Three under-10s diagnosed with rare hepatitis type
Three children under the age of ten have been hospitalised since the beginning of the year with a rare type of hepatitis, reports Statens Serum Institut. The cause is unknown. While the children were seriously ill, none of the three required a liver transplant. Similar cases have also been seen abroad.
Fewer cyclists according to report
Fewer people in Denmark are cycling, according to a DTU study conducted last year. Only 15 percent of over-6s regularly cycle, compared to 19 percent in 2016. The findings were presented in conjunction with a Jyllands-Posten report on the amount the government is spending on improving the country’s cycling infrastructure – 3 billion kroner was earmarked in the 2021 budget. The fall in cyclists is blamed on an increase in car owners.
FLSmidth’s partner accused of tax avoidance
A Danwatch report exposes how Vale, a Brazilian partner of Danish cement producer FLSmidth, is paying less in corporate tax in relation to its coal mine in northwest Mozambique than its employees are contributing in income tax. Located in a suburb of Tete, FLSmidth contributes equipment and maintenance to the mining company’s operations.
Huge interest in green energy tech development
Det Energiteknologiske Udviklings- og Demonstrationsprogram (EUDP), a program that aids the development and demonstration of new green energy technologies in Denmark, received a total of 236 applications for support in 2021 – the highest in its history. EUDP was able to fund 86 of the applications to a total value of 753 million kroner.

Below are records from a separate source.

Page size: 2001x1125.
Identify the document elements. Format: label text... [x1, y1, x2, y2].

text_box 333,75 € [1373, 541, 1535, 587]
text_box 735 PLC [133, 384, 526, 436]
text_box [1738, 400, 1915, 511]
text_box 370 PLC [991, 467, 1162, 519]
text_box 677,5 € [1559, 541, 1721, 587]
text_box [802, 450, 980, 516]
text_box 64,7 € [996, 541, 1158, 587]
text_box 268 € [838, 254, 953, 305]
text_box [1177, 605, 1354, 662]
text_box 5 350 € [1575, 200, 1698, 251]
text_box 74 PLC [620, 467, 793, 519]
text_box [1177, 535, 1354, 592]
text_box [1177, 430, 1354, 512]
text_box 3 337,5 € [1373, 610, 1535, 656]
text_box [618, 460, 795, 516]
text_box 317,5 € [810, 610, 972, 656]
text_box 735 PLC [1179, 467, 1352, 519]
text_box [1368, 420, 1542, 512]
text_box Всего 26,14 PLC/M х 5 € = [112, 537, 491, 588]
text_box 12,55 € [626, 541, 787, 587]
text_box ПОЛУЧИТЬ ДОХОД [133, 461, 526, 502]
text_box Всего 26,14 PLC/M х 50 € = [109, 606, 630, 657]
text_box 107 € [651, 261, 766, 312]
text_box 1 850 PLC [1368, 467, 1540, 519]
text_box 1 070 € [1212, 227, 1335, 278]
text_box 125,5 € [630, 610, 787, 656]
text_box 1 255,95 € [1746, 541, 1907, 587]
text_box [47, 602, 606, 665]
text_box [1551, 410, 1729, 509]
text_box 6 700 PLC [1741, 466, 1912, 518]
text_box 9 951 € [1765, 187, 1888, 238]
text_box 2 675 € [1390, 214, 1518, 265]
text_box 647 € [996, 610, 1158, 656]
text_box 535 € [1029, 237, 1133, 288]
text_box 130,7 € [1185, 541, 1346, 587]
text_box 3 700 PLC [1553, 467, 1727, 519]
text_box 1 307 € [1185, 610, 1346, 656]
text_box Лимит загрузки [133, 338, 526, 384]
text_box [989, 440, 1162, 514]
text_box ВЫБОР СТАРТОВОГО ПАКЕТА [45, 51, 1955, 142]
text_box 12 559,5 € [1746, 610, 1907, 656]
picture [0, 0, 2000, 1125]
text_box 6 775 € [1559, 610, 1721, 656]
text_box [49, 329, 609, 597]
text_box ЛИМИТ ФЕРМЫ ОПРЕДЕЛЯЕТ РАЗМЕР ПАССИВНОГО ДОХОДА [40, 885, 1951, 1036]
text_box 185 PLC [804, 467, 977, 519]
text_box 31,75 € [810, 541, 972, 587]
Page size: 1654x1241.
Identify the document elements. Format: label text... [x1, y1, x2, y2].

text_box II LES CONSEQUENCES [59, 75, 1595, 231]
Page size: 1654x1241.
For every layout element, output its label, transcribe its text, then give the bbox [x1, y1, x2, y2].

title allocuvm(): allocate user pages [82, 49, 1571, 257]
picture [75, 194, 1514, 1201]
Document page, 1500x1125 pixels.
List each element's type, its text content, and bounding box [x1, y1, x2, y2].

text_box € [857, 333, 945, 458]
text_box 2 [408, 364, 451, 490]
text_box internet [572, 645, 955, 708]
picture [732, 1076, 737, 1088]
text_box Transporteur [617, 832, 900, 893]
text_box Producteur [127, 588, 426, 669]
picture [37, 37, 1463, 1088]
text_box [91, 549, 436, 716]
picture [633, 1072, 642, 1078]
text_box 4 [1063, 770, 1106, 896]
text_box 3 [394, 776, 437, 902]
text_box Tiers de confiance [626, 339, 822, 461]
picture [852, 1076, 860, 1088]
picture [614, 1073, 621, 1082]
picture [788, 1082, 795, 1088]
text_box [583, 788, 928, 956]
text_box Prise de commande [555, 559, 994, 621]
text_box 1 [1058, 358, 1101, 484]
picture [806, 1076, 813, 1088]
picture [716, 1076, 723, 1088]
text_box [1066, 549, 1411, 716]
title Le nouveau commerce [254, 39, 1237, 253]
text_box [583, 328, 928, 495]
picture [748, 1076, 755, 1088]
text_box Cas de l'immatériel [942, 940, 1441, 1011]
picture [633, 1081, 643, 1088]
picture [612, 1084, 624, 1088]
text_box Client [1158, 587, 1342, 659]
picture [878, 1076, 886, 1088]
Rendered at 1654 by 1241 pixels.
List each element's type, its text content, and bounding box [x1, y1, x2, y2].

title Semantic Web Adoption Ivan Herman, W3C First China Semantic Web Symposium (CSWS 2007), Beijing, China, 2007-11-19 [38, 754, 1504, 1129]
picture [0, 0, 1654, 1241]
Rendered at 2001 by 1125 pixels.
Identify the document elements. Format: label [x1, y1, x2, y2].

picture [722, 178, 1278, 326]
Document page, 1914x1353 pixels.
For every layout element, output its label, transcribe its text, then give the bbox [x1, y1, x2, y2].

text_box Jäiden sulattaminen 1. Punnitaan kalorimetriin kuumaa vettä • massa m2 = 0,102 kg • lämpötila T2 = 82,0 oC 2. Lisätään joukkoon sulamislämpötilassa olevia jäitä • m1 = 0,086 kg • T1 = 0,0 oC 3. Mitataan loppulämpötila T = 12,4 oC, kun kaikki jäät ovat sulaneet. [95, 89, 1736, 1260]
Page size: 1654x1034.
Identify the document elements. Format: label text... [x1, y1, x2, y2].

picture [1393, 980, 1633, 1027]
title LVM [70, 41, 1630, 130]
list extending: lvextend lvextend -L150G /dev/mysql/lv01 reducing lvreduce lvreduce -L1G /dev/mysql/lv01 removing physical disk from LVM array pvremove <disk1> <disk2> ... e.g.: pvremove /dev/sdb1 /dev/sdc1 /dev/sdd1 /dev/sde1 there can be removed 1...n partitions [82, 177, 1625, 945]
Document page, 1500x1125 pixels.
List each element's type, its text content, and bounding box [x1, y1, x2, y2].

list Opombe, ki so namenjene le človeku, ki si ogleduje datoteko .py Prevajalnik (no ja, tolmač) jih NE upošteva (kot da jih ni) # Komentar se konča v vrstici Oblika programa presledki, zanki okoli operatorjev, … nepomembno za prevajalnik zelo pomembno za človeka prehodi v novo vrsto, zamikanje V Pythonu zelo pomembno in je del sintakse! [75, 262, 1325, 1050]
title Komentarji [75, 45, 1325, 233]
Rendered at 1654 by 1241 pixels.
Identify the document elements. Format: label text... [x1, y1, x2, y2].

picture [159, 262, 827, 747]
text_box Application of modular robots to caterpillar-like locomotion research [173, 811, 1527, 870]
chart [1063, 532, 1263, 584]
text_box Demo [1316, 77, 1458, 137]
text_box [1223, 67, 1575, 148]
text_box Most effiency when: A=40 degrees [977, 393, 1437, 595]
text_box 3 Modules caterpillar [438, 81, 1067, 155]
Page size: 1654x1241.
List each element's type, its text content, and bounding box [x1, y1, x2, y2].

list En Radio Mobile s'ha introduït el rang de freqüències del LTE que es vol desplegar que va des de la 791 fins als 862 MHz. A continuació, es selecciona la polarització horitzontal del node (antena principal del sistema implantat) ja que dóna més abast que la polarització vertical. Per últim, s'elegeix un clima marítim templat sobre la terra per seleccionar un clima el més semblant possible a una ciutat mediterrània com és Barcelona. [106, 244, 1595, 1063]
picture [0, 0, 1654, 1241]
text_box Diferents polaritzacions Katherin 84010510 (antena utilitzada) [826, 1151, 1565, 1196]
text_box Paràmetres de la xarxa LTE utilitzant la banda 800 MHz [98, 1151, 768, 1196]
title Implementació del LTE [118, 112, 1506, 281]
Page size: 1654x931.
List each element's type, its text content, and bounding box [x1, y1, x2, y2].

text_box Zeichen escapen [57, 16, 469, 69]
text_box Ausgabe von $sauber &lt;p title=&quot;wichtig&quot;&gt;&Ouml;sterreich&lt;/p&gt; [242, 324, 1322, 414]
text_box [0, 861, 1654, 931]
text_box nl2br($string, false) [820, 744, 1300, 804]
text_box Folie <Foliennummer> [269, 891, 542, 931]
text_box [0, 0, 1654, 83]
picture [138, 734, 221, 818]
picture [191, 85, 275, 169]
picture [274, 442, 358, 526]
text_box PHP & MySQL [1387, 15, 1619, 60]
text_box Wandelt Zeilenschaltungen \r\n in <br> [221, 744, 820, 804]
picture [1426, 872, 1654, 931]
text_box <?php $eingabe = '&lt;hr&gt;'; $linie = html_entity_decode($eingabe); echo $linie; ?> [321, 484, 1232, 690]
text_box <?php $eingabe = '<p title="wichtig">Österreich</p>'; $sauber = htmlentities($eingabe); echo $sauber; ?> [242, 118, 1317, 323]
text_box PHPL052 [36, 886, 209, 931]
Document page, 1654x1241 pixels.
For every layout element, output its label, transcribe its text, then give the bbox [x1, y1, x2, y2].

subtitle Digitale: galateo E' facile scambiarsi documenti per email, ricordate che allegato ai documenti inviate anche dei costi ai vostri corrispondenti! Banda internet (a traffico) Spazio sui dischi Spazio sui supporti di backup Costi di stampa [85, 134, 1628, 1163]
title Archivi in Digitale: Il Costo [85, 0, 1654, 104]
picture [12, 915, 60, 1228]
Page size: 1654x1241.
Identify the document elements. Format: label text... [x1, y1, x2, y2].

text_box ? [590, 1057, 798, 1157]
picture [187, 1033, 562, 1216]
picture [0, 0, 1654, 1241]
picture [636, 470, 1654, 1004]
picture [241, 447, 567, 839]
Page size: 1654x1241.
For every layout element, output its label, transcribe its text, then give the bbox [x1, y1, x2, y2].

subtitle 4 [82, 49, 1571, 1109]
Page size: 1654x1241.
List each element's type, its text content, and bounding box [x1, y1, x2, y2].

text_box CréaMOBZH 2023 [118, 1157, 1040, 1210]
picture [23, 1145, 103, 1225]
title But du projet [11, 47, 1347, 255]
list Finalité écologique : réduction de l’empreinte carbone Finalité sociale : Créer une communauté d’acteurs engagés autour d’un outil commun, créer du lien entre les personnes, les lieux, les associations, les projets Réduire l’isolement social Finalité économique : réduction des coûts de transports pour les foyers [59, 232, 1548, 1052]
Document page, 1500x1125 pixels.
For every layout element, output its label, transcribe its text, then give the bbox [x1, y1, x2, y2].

Arla piloting project to reduce methane production
Arla and Royal DSM have announced a pilot project in which farmers across three European countries will test the methane-reducing feed additive Bovaer on 10,000 dairy cows. It is believed the usage could reduce methane emissions by around 30 percent. Arla’s current CO2 emission rate for every litre of milk is 1.15 kilos, making it one of the most climate-efficient milk producers in the world.
Museums watching their energy costs
A number of the country’s museums are reducing their consumption of heating and electricity to save costs in light of rising energy bills. Among those that tell DR they’ve been affected are: Museum Vestsjælland, Museum SydøstDanmark and Museum Lolland-Falster along with museums in Kalundborg, Odsherred, Ringsted, Sorø, Slagelse and Holbæk.